Three months ago my friend Marcia died. We first met in 1972 working at the Post Office Savings Bank, both in our first 'proper' jobs. She, straight from school, me, taking a break from university to earn some money, so she was two years younger than me. She was a lively, vivacious young woman, and we had a lot of fun together, but then I went back to university and then off overseas for the great OE (overseas experience), while she married and had a baby. By the time we got back from overseas, she had been widowed, had a new man in her life, and we drifted apart due to the very different lives we were leading.
Then in July 2009 I went along to a Hamilton Organic Gardeners' meeting and there she was - talking about urban beekeeping! Shortly afterwards I signed up for the Fraser High School night class that Marcia was teaching, and each evening after class we talked and caught up on all those years, and found that we had so much more in common now. Our friendship started again, stronger and more interesting than before. For three years I enjoyed her company online, by phone and in person, mostly coffee and a walk at the Hamilton Gardens. Then she was gone again. I'm so glad I talked to her just a week before she died. I'm so glad I had those three years, getting to know her as an enthusiastic, intelligent, passionate, interesting, mature woman. She help me see life more positively than I am apt to do. She showed me how to enjoy life for the good in it. She showed me how to acknowledge the bad things that happen, but also how you can then step out of the shadow and focus on the good stuff.

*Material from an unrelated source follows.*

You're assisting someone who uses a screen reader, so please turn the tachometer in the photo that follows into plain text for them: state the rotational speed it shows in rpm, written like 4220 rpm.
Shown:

I miss Marcia so much. I think of her most days. I have also been brought face to face with my own mortality. After so many years of depression, I have been basically free of it for a couple of years, and I want to live longer, to live and enjoy life. Marcia was enjoying her life: she died at a time of her life when she was following dreams, making plans and living hopefully. I want to live like that. I hope I get the chance to live like that for a lot longer. But I also want to die like that - in the midst of a life lived in joy, hope and dreams.
A few days ago, a man a couple of years older than me died after his car left the road - the scariest road I have ever driven. I didn't know him well. I knew his widow via the online homeschool community, and enjoyed her online friendship, but lost touch after the email lists we were on broke down. I visited them in 1999 along with Steven, Simon and Jeffrey, staying in one of their various tourist accommodations. They were lovely people. They have 10 children and some grandchildren. They loved each other in a way that shone brightly and obviously. Now he is dead.
So, after three months of pondering about my life and what will happen between now and when I die, Tim's death has brought me to pondering the awful possibility of Mac dying before me, and what that would be like.
I realise that life is all I have right now. The present is all we have: I have to live joyfully, and I have to do anything I can to make Mac's life more joyful too. I must not take life for granted. Nor can I take Mac's life for granted.
Partners, parents, children, friends - don't take any of them for granted. If you love them, show it. Talk to them. Spend time with them. Make sure they are part of your life. Don't put them off until you aren't so busy with other things.
Love is a verb: do it. Live is a verb: do it.